Vado a pagare la rata semestrale dell’assicurazione. Sei mesi prima l’importo era di 192 euro. Questa volta, invece, la cifra è arrivata a 222 euro. Chiedo spiegazioni argomentando che in 60 anni da “affiliato” al gruppo assicurativo non avevo mai denunciato un incidente per cui mi sarei aspettato uno sconto sull’importo. Risposta dell’impiegato: “Purtroppo la vita è aumentata”. Vado al bar a prendere un caffè che si solito costava 1 euro. Ora, invece, è stato portato ad 1 euro e 20 centesimi. Potrei continuare ad oltranza nel riportare gli aumenti sistematici dei beni di prima necessità.

Bene. Allora vado a vedere di quanto è aumentata la mia pensione. Le iniziali 1.500 euro sono scese a 1.400. Diminuzione inevitabile e sacrosanta perché il costo della vita è aumentato!!!. Casualmente mi capita di leggere un vecchio articolo apparso sul nostro sito: il sindaco di Ascoli ed i componenti di giunta e consiglio dal primo gennaio hanno visto aumentare i rispettivi stipendi (QUI l’articolo). E non è finita perché gli aumenti saranno progressivi fino alla fine del 2024. Mi sembra più che giusto: per avere un buon servizio, devi pagare bene chi lo fa. Giusto, ma se poi i servizi che ci offrono sono scarsi in ogni settore, come la mettiamo? Sembra, ma noi non vogliamo crederci sia ben chiaro, che una volta piazzate le terga sulla comoda poltrona ci si dimentichi delle necessità del popolo che avrebbe tanto bisogno di essere… assistito. 

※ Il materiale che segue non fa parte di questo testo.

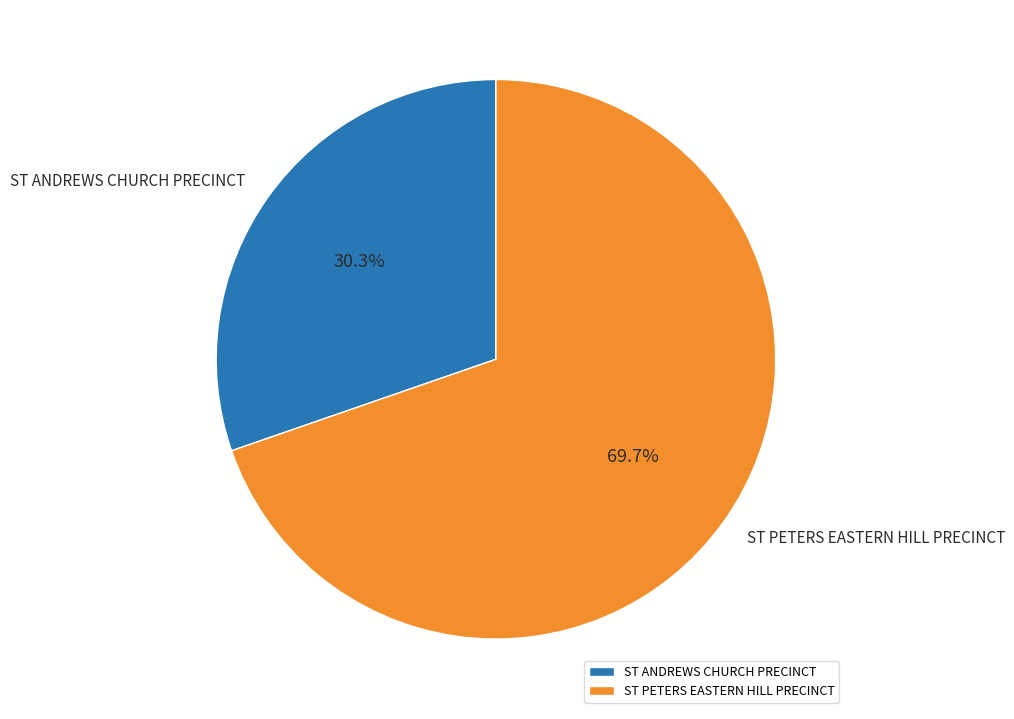

Between ST PETERS EASTERN HILL PRECINCT and ST ANDREWS CHURCH PRECINCT, which is larger?

ST PETERS EASTERN HILL PRECINCT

Ascoli è una città meravigliosa, non lo dico io ma i tantissimi visitatori che rimangono incantati da tanta bellezza monumentale e dalla tranquillità della vita. Ci si dovrebbe impegnare a migliorare ogni cosa come per esempio le vie cittadine, ridotte ad autentiche “montagna russe”, i bagni pubblici, inesistenti, tranne uno, la pulizia delle fogne che quando piove respingono l’acqua perché il fogliame e la polvere fanno da tappo, e altre cose.

Che si giri per la città per rendersi conto del tutto.